• [Extract]:
..............................

4. Enjoy your Binary Data

The contents of bindat can now be accessed with ord(bindat, index) (note that index is 1-based).

P#78950 2020-07-05 21:26 ( Edited 2020-10-29 03:56)

Hi zep! (First comment here but not the first time this is discussed on discord :)

Could you confirm that in addition to 'ord', we can also use 'sub' to get more that one byte at once, and use 'poke' to get the data into memory?

P#96159 2021-08-17 21:58

sub returns a string - @merwork: are you expecting that to work:

poke4(0x4300,sub(byte_str,1,4))

??

P#96170 2021-08-18 08:23 ( Edited 2021-08-18 09:29)

No, I would expect sub to return a substring of the initial byte string!

Edit: tested 'sub', works as intended (doesn’t cut any character), so it can be used to split a big encoded string into sub-strings. This makes it possible for example to encode many levels in one string then get one to load it, rather that being forced to define separate strings. We can’t use 'poke' though, so to load binary data we have to call 'ord' in a loop.

P#96178 2021-08-18 13:41 ( Edited 2021-08-18 17:59)
2

0.2.3 changelog:

> Added: ord(str, pos, num) returns num results starting from character at pos (similar to peek)

One call, no loop \o/

P#96965 2021-09-06 18:16
2

@zep

I noticed someone referring to this post and also that it hasn't been updated in a while, so I figured I ought to take a stab at refining the function. This comes in at about half the tokens (now 57) and probably performs better, though this sort of function probably doesn't get used much at runtime, so maybe that's not so important.

..............................

• [Tasks to complete]:
(1) List every function name that appears in the thread on binary data.
(2) Continue the thread on binary data from where it stops.

(Extracted data entries)
..............................

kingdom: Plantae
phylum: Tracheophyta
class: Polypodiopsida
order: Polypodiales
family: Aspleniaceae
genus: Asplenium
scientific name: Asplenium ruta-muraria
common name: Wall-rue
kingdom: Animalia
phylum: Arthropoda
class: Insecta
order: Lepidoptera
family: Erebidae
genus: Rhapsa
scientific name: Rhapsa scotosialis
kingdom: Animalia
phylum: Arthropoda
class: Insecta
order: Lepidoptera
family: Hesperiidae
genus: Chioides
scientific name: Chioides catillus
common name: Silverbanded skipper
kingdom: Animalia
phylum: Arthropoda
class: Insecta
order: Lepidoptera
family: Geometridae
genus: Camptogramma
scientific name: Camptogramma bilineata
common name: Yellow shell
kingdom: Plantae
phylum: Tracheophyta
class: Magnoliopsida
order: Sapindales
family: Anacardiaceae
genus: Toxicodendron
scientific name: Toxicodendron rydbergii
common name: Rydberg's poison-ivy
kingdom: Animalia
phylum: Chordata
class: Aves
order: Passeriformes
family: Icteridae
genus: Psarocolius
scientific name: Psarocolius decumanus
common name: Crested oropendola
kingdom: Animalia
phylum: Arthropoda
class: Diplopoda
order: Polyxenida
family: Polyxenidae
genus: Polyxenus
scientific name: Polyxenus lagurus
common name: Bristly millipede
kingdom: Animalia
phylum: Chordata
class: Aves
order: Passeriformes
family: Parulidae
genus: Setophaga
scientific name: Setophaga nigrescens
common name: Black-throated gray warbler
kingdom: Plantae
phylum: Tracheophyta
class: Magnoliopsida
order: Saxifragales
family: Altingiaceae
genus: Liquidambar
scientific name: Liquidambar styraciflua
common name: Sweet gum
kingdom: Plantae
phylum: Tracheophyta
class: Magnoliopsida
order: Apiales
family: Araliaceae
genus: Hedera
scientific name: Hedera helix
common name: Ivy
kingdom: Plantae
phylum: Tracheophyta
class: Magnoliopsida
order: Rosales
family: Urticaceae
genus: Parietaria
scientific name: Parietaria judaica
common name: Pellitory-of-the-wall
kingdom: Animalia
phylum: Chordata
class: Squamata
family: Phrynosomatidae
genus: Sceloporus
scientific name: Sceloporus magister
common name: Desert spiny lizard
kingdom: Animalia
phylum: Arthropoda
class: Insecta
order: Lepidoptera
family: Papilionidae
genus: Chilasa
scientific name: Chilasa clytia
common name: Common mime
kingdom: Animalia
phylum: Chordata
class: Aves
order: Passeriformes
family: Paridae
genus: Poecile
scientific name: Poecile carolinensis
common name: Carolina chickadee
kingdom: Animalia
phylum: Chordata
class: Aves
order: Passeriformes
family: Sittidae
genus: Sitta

..............................

• [Your written answers]:
(1) ord, sub, poke, poke4, peek

(2)
-- ordinal (0..255) -> escape sequence table
ord_esc=split("¹²³⁴⁵⁶⁷⁸\t?ᵇᶜ?ᵉᶠ▮■□⁙⁘‖◀▶「」¥•、。゛゜ !?#$%&'()*+,-./0123456789:;<=>?@abcdefghijklmnopqrstuvwxyz[?]^_`abcdefghijklmnopqrstuvwxyz{|}~○█▒🐱⬇️░✽●♥☉웃⌂⬅️😐♪🅾️◆…➡️★⧗⬆️ˇ∧❎▤▥あいうえおかきくけこさしすせそたちつてとなにぬねのはひふへほまみむめもやゆよらりるれろわをんっゃゅょアイウエオカキクケコサシスセソタチツテトナニヌネノハヒフヘホマミムメモヤユヨラリルレロワヲンッャュョ◜◝",1,false)
ord_esc[0]="\\0"    -- nul
ord_esc[10]="\\n"   -- newline
ord_esc[13]="\\r"   -- cr
ord_esc[34]="\\\""  -- quote
ord_esc[92]="\\\\"  -- backslash

function str_esc(s)
    local r=""
    for i=1,#s do
        r..=ord_esc[ord(s,i)]
    end
    return r
end

BTW I had to convert a literal tab in my split("...") string into "\t" because the BBS code parser converts tabs to spaces. This seems like a possible problem. I really wish you'd preserve tabs in code previews and just set the CSS "tab-size" value to something appropriate for PICO-8. I suggest 2, as always, but do 4 or 1 or whatever, just as long as you keep the tab character as-is. Code blocks should never be molested in any way other than styling them, really.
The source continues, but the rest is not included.